Thank you for the reply.

Let me explain a little bit more about my set up.

I have an application which sends metric information to ES.

When a single node of ES is used with a single node of my application, I am able to handle ~27k requests/sec.

When a single node of ES is used with two nodes of my application, it is able to handle ~32k requests/sec.
In this case, each node of my application has a transport client instance configured to send the data to the same ES instance.

When two node ES cluster is used with two nodes of my application, it is only able to handle ~33k requests/sec.
In this scenario(2 nodes of my application), if I just turn off the metric collection, then it is able to handle ~40k requests/sec. The throughput is dropping when metric collection is enabled. So I believe it has some thing to do with metric collection(bulk indexing to ES).
As you told, the issue could either be in the ES client, ES server or in the network. I was trying to figure out where the issue is.

So I made a small change in the set up. Two nodes of my application were sending the bulk requests to both nodes of ES cluster. I believe, transport client will send the bulk requests in a round robin fashion to both the nodes in the cluster. So I changed it like, node 1 of my application only sends bulk requests to node 1 of ES cluster and node 2 of my app, sends the requests to node 2 of ES cluster. I believe, this scenario, is very much like the first scenario where there is one node of my application and one node of ES. The only difference is the ES nodes are a cluster. In this case, there was not much difference in the throughput. It was still ~16k per node (combined ~32k). So I think the drop was because of clustered ES nodes in the back end.

I again made another change. In the same set up. I just made the ES nodes non-clustered. Just removed the "discovery.zen.ping.unicast.hosts" properties from ES nodes. So that they will not form a cluster. In this case also, there was not much difference. The throughput is still ~16k.

So now I think the bottleneck is not the ES client or ES server nodes. It might be the network itself. I will surely try setting the property "transport.tcp.compress". But is there any way to confirm whether network is the bottleneck?

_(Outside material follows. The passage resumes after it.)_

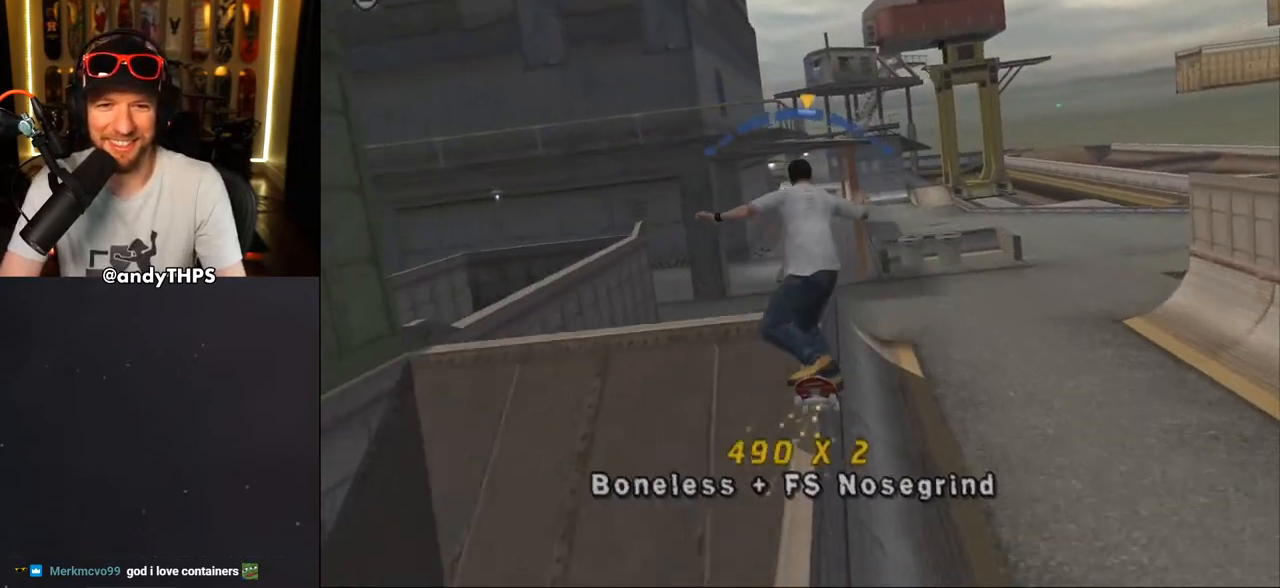
{"buttons": ["CROSS"], "left_stick": "center", "right_stick": "center", "events": [[233, "DPAD_UP", "down"], [333, "DPAD_UP", "up"], [400, "DPAD_UP", "down"], [417, "CROSS", "up"], [500, "CROSS", "down"], [500, "DPAD_UP", "up"]]}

I will also try using node client instead of transport client. I think it will also help to reduce the network usage as there can be one less hop for indexing data.

And I am afraid, I will not able to upgrade to ES 2.x at this point of time. But will be upgrading in the near future.

Thanks for all the suggestions, will try them all and get back.


On RHEL7 you can install iptraf-ng from CentOS Mirror and watch the network traffic / statistics if they make a difference.